• U.S.

How TV Failed to Get the Real Picture

4 minute read
Richard Schickel/Los Angeles

TOM BRADLEY’S ONLY VISIBLY SHREWD MOVE DURING THE RODNEY KING RIOTS was a request for an hour of crisis counterprogramming. Last Thursday he encouraged Channel 4, the NBC-owned and -operated Los Angeles outlet, to air The Cosby Show’s farewell broadcast as originally scheduled. Maybe the mayor was just another fan of Bill Cosby’s who did not want to be denied closure. Maybe he thought the Cos would calm the populace. Maybe he wanted to give the anchors a chance to repair their hairdos. Or maybe he just wanted to make at least one pair of them shut up for an hour. And shut out the edgy shrillness that kept creeping into their voices. Shut down the spectacular, but profoundly disinformative, helicopter shots of burning buildings. Shut off the correspondents standing on disarrayed street corners, describing what had happened there or might soon be going to happen there — and, oh, in the meantime, how about some more pictures of the looters going brazenly about their business?

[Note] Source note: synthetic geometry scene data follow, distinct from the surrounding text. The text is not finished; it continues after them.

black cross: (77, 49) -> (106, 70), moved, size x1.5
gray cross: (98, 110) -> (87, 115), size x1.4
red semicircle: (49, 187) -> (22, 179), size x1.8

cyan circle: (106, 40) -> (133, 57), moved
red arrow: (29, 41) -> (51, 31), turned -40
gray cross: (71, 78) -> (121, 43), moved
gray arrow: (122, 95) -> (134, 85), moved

Some of those images were, in their grotesque way, priceless: a woman staggering down the street trying not to scrape her new, no-down-payment dining room table on the pavement; another lady attempting to jam her stolen sofa onto a pickup truck already overladen with loot. Modern America’s great guiding principle, shop till you drop, was in process of revision; steal till you kneel was more like it.

But after you’ve seen three or four such bleakly comic moments, you — if not necessarily the news directors back in the studio — get the joke. And perhaps the sociological point. Time to show us something else, something completely different, if possible. But no, Los Angeles television just kept pouring raw footage from the remote units onto the screen. It was roughly the equivalent of dumping raw sewage into Santa Monica Bay. In effect, intelligent life-forms — those organisms struggling to make sense of tragic chaos — found the oxygen supply to their brains cut off.

Television’s mindless, endless (generally fruitless) search for the dramatic image — particularly on the worst night, Wednesday — created the impression that an entire city was about to fall into anarchy and go up in flames. What was needed instead was geography lessons showing that rioting was confined to a relatively small portion of a vast metropolis and that violent incidents outside that area were random, not the beginning of a concentrated march to the sea via Rodeo Drive.

More than that, TV needed to offer perspective. Anchors everywhere plied field reporters with Big Picture questions. But that wasn’t their job. Their job was to create a mythical city, a sort of Beirut West, views of which would keep many viewers frozen in fear to their Barcaloungers. And, incidentally, send a few of them out to join in the vicious fun. Their masters provided these journalists with almost no opportunity to do what many of them manifestly wanted to do: interrogate authority about strategy and timetables; question experts who knew something about the patterns of urban unrest; follow up a hundred human-interest stories.

Besides perspective, these assignments might have provided something else we desperately needed: respite from assault by imagery. And a reminder that the goons don’t rule the world. Not yet, anyway. TV itself needed such respites too — interruptions of its uninterruptedness, so it could sort out its information, make sense of it in sensibly edited and narrated reports. The basic function of journalism is selection. It is through that skill that a medium earns civic responsibility and achieves public trust. Just because we have evolved a technology that can create the impression of encompassing events instead of merely observing them — and a race of iron-bottomed anchorpeople to lend friendly authority to this illusion — does not mean that either should be employed without restraint.